Cleveland Guardians
- First baseman
- Born: May 10, 2004 (age 22) Detroit, Michigan U.S.
- Bats: LeftThrows: Right
- Stats at Baseball Reference

= Nolan Schubart =

American baseball player (born 2004)

Nolan Michael Schubart (born May 10, 2004) is an American professional baseball first baseman in the Cleveland Guardians organization.

==Amateur career==
Schubart attended St. Mary's Preparatory in Orchard Lake Village, Michigan, where he played baseball. He originally committed to play college baseball for the Michigan Wolverines but later switched his commitment to the Oklahoma State Cowboys after a coaching change. As a senior at St. Mary's in 2022, he had a .354 batting average with 13 home runs and 42 runs batted in (RBI). He went unselected in the 2022 Major League Baseball draft and enrolled at Oklahoma State.

As a freshman at Oklahoma State in 2023, Schubart appeared in 61 games as the team's starting left fielder and batted .338 with 17 home runs and 74 RBI. In a game against East Tennessee State University, Schubart hit three home runs, including two grand slams, and had ten RBI. That summer, he played in the Cape Cod Baseball League for the Chatham Anglers and was named an All-Star. Schubart missed time at the beginning of the 2024 season due to a groin injury but later returned. In a game versus Wichita State University, Schubart hit four home runs in the game, setting the Oklahoma State single-game record. He finished the season with a .370 batting average, 23 home runs, and 68 RBI. He briefly played in the Cape Cod Baseball League for the Brewster Whitecaps.
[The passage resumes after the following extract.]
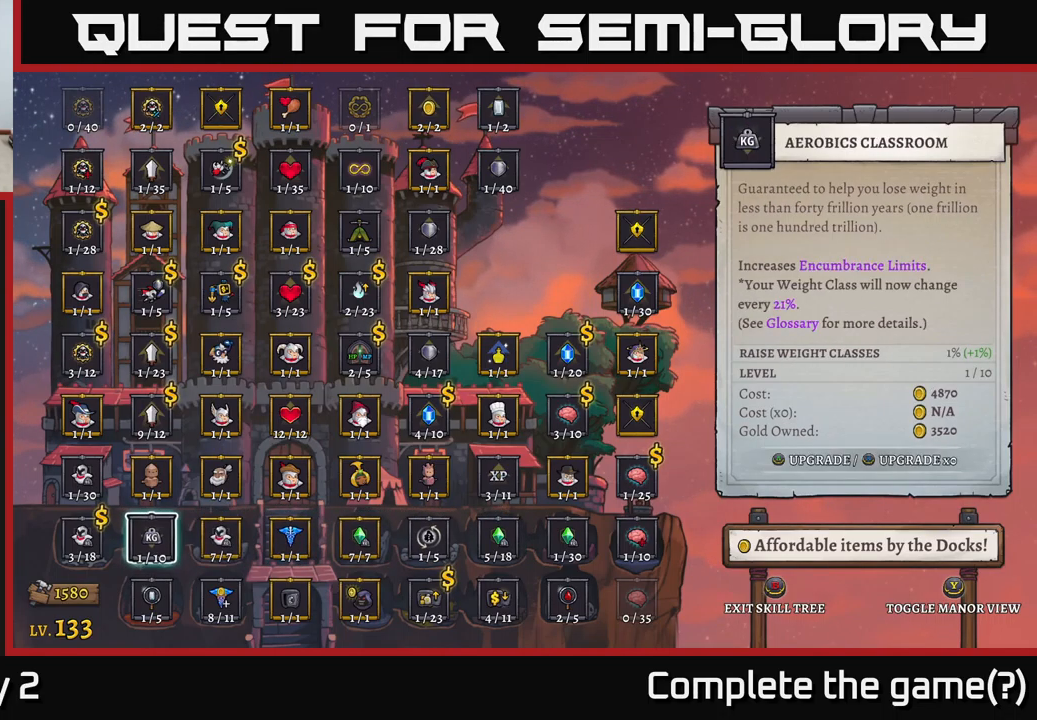
{"buttons": [], "left_stick": "center", "right_stick": "center", "events": [[100, "left_stick", "center"], [217, "left_stick", "left"], [334, "left_stick", "center"]]}
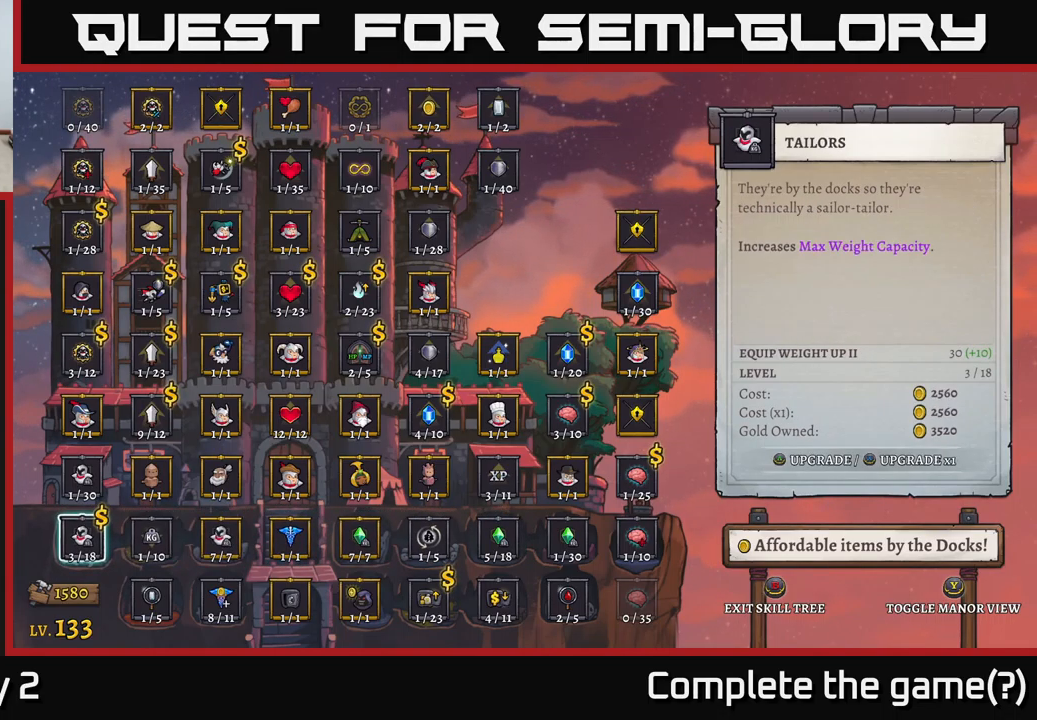
{"buttons": [], "left_stick": "right", "right_stick": "center", "events": [[400, "left_stick", "right"]]}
As a junior in 2025, Schubart played in 55 games and batted .300 with 19 home runs and 57 RBI.

==Professional career==
Schubart was selected by the Cleveland Guardians in the third round with the 101st overall selection of the 2025 Major League Baseball draft. He signed with the team for $730,000. Schubart made his professional debut after signing with the Single-A Lynchburg Hillcats with whom he hit .255 with three home runs across 15 games.

Schubart was a non-roster invitee to 2026 spring training and was named to Cleveland's Spring Breakout roster. He was assigned to the High-A Lake County Captains to open the 2026 season and was named Midwest League Player of the Week in July. Schubart played in 75 games for Lake County and hit .243 with 20 home runs and 69 RBI before he was promoted to the Double-A Akron RubberDucks. Across 44 games with Akron, he batted .247 with 15 home runs and 40 RBI.